** 取り組む課題 **
『ジョージ・サンダース殺人事件』の紹介文を読み、次の問いに答えよ。
1. この本の出版社はどこか。
2. エキストラの額の銃弾は、だれの銃から発射されたものだったか。
3. 解説を書いたのはだれか。

** ページ抜粋 **
^^^^^^^^
ジョージ・サンダース殺人事件 (ヴィンテージ・ミステリ・シリーズ)

ジョージ・サンダース殺人事件 (ヴィンテージ・ミステリ・シリーズ)

  • 出版社/メーカー: 原書房
  • 発売日: 2015/07/23
  • メディア: 単行本

<カバー袖あらすじ>
幌馬車隊の襲撃シーンが終わっても起き上がらないエキストラは、額に銃弾を受けて死んでいた。殺人なのか、事故なのか。名優ジョージ・サンダースは「殺人だ」と断定、スクリーン同様に殺人捜しにのめり込んでいく。だが件の銃弾は、ほかならぬサンダースの銃から発射されたものだった。こうして無実の証明もしなくてはならなくなったサンダースに第二の殺人が知らされる…


単行本です。
映画俳優であるジョージ・サンダースを作者として出版されたもので、クレイグ・ライスは代作、ゴーストライターですね。
でも、森英俊さんの解説をみるとSF作家のクリーヴ・カートミルとの共作みたいですね。ミステリということで、日本ではライスのみを推したということでしょうか? なんとなく不公平な感じがしますね。
^^^^^^^^
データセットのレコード
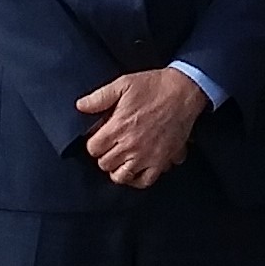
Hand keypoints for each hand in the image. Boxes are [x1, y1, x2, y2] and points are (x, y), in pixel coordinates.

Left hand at [76, 65, 210, 189]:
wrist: (183, 92)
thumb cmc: (153, 86)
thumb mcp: (123, 84)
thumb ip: (100, 97)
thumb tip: (80, 106)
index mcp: (119, 127)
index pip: (93, 148)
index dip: (94, 143)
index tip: (99, 137)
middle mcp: (131, 145)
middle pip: (105, 164)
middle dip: (104, 155)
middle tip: (110, 146)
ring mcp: (146, 156)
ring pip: (121, 176)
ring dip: (117, 169)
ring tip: (120, 158)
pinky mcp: (161, 161)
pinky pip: (144, 181)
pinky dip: (137, 179)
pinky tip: (134, 170)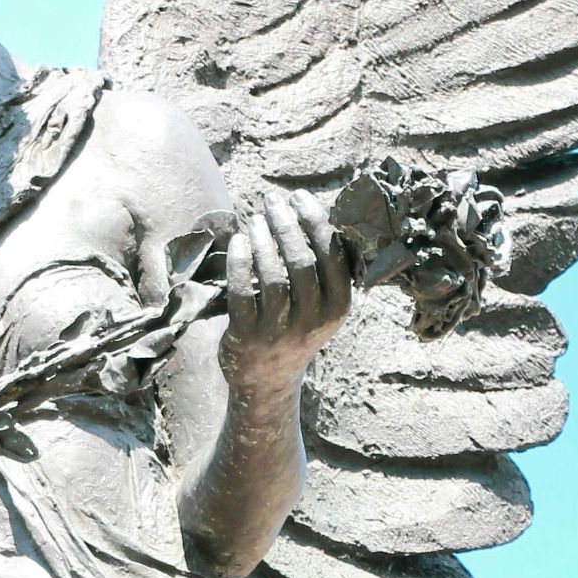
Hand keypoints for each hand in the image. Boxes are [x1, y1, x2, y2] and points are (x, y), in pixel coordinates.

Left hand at [218, 190, 352, 396]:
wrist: (267, 380)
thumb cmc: (295, 326)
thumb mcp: (320, 304)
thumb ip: (320, 267)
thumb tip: (313, 209)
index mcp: (339, 307)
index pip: (332, 255)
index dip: (315, 220)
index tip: (298, 197)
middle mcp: (313, 320)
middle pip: (301, 261)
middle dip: (285, 223)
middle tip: (272, 201)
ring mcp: (280, 331)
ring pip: (272, 275)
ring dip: (262, 239)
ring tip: (255, 219)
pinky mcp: (248, 336)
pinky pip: (242, 292)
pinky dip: (239, 261)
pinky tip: (239, 240)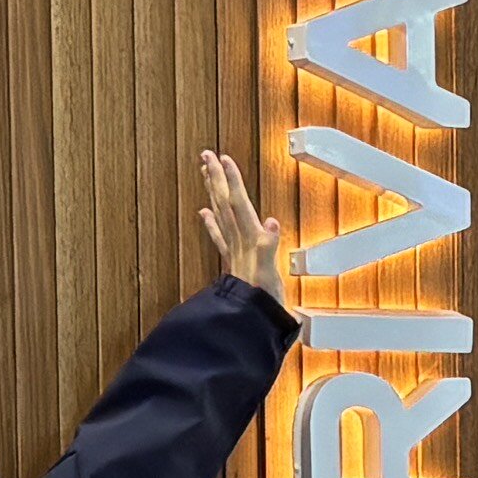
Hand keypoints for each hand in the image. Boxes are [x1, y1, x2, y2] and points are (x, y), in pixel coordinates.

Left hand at [200, 147, 278, 291]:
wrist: (251, 322)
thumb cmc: (263, 300)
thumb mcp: (270, 274)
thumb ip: (270, 248)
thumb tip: (273, 223)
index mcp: (249, 240)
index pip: (238, 204)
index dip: (232, 181)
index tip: (223, 158)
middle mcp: (239, 241)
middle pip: (224, 204)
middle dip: (216, 178)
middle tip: (206, 154)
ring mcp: (234, 250)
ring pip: (220, 214)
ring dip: (213, 193)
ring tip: (204, 173)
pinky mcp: (233, 262)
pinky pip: (220, 238)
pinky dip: (212, 224)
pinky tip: (204, 212)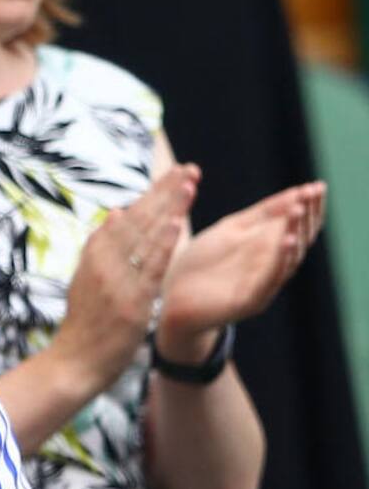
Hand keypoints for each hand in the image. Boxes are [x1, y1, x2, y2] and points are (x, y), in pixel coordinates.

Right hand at [52, 163, 194, 390]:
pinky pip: (149, 269)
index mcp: (92, 257)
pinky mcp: (129, 303)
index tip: (173, 174)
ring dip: (168, 209)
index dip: (151, 194)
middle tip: (189, 168)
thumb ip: (101, 248)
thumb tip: (116, 212)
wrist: (73, 364)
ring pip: (145, 238)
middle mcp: (102, 264)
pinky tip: (176, 224)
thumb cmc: (84, 326)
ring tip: (188, 184)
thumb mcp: (85, 280)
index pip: (126, 217)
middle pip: (137, 220)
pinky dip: (161, 245)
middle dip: (164, 192)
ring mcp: (115, 283)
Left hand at [155, 180, 325, 361]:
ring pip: (287, 260)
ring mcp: (261, 286)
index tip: (318, 185)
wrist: (171, 299)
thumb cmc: (201, 263)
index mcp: (268, 249)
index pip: (297, 225)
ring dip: (294, 234)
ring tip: (297, 212)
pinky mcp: (247, 302)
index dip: (309, 206)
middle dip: (305, 216)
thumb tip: (297, 191)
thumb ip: (262, 214)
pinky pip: (268, 282)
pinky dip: (279, 263)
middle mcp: (271, 268)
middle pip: (298, 240)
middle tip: (311, 195)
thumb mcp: (232, 230)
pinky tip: (286, 242)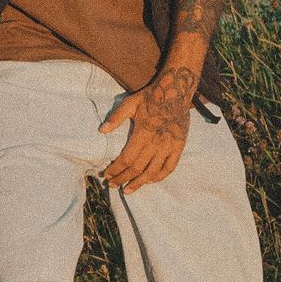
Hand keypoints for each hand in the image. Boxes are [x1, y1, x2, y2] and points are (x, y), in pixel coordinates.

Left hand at [98, 68, 196, 193]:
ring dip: (139, 183)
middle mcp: (157, 142)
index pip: (127, 159)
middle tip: (113, 185)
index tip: (107, 175)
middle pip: (137, 168)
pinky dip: (159, 177)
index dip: (116, 170)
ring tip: (128, 189)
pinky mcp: (178, 147)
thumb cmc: (150, 97)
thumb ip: (116, 118)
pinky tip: (149, 181)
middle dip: (123, 178)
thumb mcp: (130, 103)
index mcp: (143, 132)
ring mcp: (169, 146)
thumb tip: (101, 130)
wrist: (176, 91)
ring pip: (152, 172)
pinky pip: (169, 168)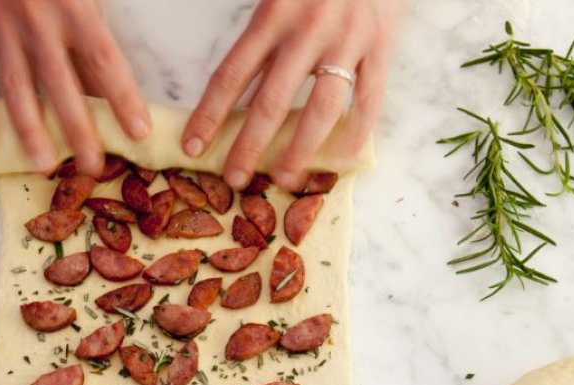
^^^^^^^^
** 解答 **
1. 原書房
2. ジョージ・サンダースの銃
3. 森英俊